_EXERCISE OBJECTIVE_
The records below are to be repeated exactly, and their pictures left out.

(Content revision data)
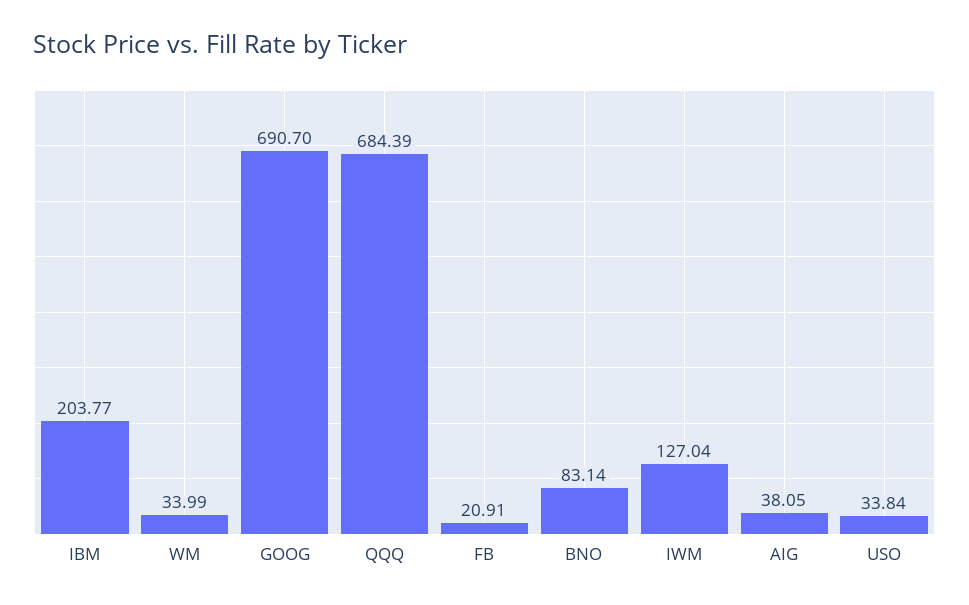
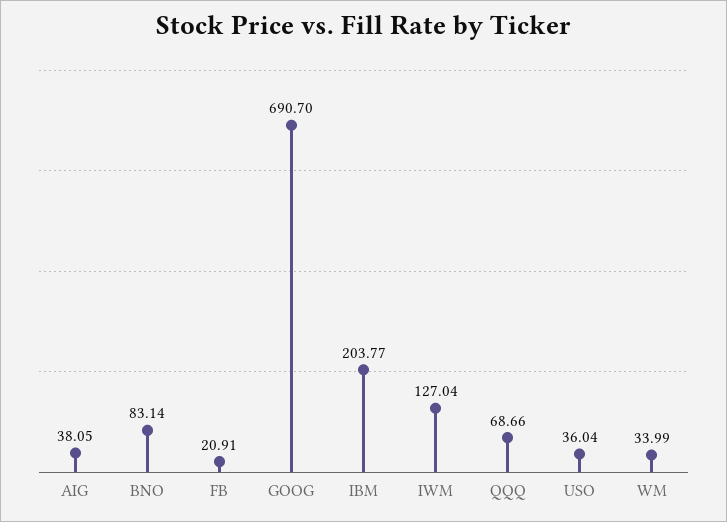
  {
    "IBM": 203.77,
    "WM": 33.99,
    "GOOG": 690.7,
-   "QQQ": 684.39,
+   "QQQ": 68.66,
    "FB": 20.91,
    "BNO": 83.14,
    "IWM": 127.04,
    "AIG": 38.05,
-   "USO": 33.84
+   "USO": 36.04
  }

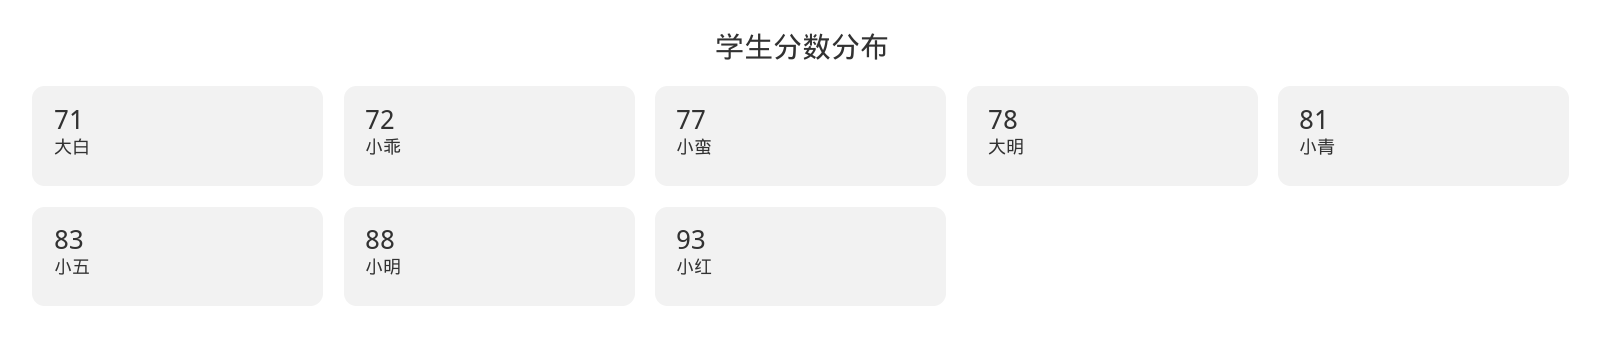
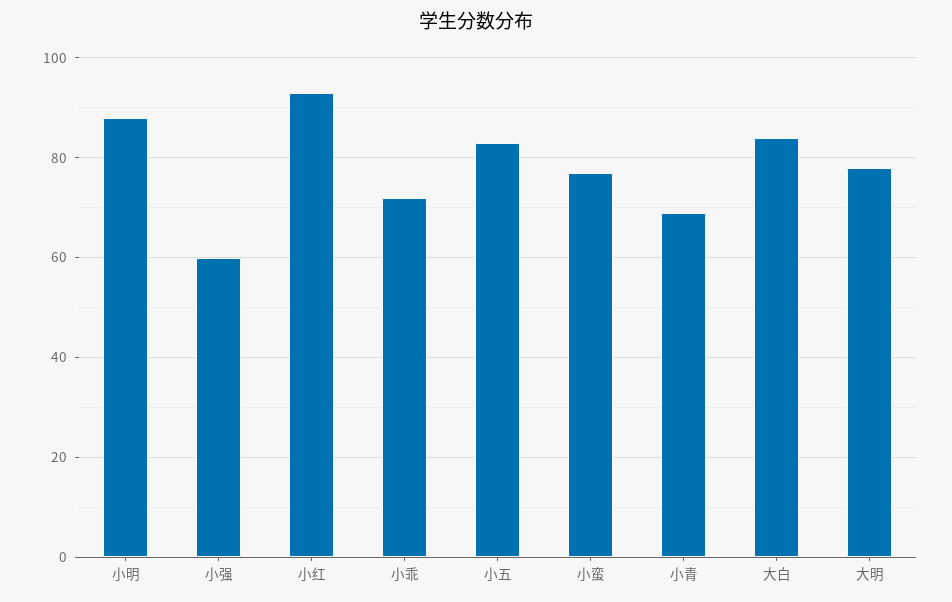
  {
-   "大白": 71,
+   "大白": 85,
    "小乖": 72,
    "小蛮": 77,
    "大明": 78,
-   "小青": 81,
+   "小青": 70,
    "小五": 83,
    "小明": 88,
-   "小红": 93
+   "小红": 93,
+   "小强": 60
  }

_WRITTEN SOLUTION_
  {
    "IBM": 203.77,
    "WM": 33.99,
    "GOOG": 690.7,
-   "QQQ": 684.39,
+   "QQQ": 68.66,
    "FB": 20.91,
    "BNO": 83.14,
    "IWM": 127.04,
    "AIG": 38.05,
-   "USO": 33.84
+   "USO": 36.04
  }

  {
-   "大白": 71,
+   "大白": 85,
    "小乖": 72,
    "小蛮": 77,
    "大明": 78,
-   "小青": 81,
+   "小青": 70,
    "小五": 83,
    "小明": 88,
-   "小红": 93
+   "小红": 93,
+   "小强": 60
  }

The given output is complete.